== Compiti da svolgere ==
A. Quali personaggi vengono chiamati per nome nel brano su Conrad?
B. Continua il brano su Conrad, partendo dopo la sua ultima frase.

E’ questo il tipo di personaggio che amo di più, quello anche, per capirci, del buon Conrad, disconosciuto da una madre opportunista e costretto a una vita di umiliazioni, solo perché nato quando non doveva, per le ambizioni di una madre degenere, capace di affidarlo ad un’altra persona e dichiarare figlio suo invece la creatura nata dalla relazione fra lei e il ricco Arthur. Quel Conrad, divenuto un peso per tutti, per le sue origini, per le sue stranezze, trova un’inaspettata amica in Simone, la moglie dell’erede, che si prende cura di lui, ormai aggredito dall’Alzheimer, ma ancoracapace di far riemergere lontani ricordi che ristabiliranno la verità.

== Voci estratte ==

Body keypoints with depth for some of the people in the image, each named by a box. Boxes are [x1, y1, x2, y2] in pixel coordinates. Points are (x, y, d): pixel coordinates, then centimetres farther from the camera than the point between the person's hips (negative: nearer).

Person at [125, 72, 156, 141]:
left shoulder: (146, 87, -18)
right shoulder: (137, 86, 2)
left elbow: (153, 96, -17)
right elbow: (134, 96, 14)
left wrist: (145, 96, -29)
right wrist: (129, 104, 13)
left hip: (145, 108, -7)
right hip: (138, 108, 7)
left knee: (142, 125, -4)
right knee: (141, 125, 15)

== Insieme delle risposte ==
A. Conrad, Arthur, Simone

B.
Vedi quest’uomo, prigioniero di un corpaccione inverecondo, relegato ai confini del decoro umano da miserie morali orrende, ancora capace di provare sentimenti, di non provare rancore, condannato dalla malattia al buio della conoscenza, eppure capace di rinnovare giorno per giorno le sue piccole abitudini, le sue emozioni, che trova nel suo ritorno all’essere come un bambino i propri ricordi di bambino che saranno come lance nella coscienza di chi lo ha rinnegato come figlio e come fratellastro.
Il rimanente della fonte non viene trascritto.